Your instructions -> Summarize the thread below about cluster significance testing in two sentences.

Excerpted passage ->
<<<<
Maybe I should you what the test of model significance is; I think once you saw what was being done you'd agree to it. The idea is, say you think {x1, x2, x3, x4} is a cluster. So add a latent, L->{x1, x2, x3, x4}, form that SEM model, estimate it, and return its p-value.

I think it's a sensible thing to do in any case.

What I did just now was to factor out all of the cluster-significance-related code from FOFC into a separate class, ClusterSignificance. That way, if I could figure out how to do the checks in BPC I could just call that same code. And if a better way of testing cluster or clustering or model significance occurs, that could be programmed up as well.

jdramsey commented 1 year ago

Of course now that those checks are moved to a separate file, it would be relatively straightforward to do a clique test instead to see if it's better. Off the top of my head it seems not, but maybe it might work, if you give it only the variables in the cluster itself and and not all the variables in the whole model.

jdramsey commented 1 year ago

There is a method in BPC called "filterAndOrderClusterings"--that looks like a likely place to put a significance check...
>>>>
Excerpted data ->
<<<<
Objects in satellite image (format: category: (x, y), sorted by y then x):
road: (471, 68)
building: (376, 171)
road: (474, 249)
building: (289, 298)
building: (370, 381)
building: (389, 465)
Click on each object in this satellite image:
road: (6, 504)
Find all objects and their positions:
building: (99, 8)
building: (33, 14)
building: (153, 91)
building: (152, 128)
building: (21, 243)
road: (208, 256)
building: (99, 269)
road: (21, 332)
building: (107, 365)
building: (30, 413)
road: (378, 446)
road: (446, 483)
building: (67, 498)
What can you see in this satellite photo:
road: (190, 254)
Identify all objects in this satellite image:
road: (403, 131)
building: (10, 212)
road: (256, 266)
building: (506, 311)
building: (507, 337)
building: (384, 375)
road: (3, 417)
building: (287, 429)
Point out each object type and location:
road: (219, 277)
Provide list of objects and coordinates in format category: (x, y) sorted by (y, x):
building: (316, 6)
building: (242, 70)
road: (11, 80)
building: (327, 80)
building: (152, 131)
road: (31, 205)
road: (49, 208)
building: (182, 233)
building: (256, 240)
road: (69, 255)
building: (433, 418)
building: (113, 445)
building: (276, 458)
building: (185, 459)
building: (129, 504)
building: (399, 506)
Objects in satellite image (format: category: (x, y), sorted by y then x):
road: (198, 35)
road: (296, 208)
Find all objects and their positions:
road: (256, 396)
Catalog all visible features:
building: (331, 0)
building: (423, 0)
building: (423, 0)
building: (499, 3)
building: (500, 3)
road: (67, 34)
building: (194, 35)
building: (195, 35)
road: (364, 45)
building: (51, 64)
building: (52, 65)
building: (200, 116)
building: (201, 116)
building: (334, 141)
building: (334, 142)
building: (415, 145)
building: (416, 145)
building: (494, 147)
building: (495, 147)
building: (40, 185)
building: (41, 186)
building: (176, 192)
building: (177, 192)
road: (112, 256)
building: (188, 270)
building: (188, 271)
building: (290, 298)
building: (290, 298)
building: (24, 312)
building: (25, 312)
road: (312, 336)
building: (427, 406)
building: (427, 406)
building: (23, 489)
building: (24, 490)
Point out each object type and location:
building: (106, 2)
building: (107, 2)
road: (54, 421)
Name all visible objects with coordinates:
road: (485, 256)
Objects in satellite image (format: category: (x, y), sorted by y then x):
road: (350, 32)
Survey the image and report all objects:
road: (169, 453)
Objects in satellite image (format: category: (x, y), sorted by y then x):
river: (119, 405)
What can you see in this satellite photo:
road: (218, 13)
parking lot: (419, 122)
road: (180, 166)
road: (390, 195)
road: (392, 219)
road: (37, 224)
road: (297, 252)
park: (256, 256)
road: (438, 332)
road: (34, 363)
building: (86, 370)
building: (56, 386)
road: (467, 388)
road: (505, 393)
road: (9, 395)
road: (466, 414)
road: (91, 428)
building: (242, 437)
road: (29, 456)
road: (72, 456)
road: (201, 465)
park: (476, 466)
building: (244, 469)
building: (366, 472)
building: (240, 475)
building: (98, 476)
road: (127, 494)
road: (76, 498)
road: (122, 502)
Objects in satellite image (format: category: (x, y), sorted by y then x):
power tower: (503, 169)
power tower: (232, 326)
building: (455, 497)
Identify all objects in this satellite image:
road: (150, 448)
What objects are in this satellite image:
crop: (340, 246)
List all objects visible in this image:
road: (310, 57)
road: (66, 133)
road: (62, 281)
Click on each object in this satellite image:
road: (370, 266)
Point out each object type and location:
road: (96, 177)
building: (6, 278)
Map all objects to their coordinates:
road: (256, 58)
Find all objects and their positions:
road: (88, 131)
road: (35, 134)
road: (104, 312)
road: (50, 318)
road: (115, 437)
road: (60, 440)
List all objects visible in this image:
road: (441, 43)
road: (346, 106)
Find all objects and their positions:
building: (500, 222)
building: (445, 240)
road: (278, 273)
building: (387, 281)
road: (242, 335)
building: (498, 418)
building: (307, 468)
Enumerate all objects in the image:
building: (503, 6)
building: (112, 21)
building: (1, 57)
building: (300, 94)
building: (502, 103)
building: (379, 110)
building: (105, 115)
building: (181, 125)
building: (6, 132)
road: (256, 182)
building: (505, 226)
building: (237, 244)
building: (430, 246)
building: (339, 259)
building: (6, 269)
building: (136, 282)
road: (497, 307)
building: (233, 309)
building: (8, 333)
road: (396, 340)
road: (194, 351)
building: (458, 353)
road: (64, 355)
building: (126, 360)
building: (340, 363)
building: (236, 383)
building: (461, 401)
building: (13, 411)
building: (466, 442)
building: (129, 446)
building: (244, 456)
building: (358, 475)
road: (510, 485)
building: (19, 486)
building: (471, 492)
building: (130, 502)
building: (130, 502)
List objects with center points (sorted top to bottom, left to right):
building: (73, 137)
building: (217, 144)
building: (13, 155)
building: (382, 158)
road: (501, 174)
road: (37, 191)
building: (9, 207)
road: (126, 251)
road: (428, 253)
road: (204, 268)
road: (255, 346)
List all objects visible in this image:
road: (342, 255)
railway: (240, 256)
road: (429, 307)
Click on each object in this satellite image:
>>>>
Final answer -> The proposed test of model significance treats a set of variables as a cluster, adds a latent variable pointing to each of them, estimates the resulting SEM model, and returns its p-value. The cluster-significance code has been moved out of FOFC into a separate class, ClusterSignificance, so it could be reused in BPC, where the method "filterAndOrderClusterings" looks like a likely place for a significance check.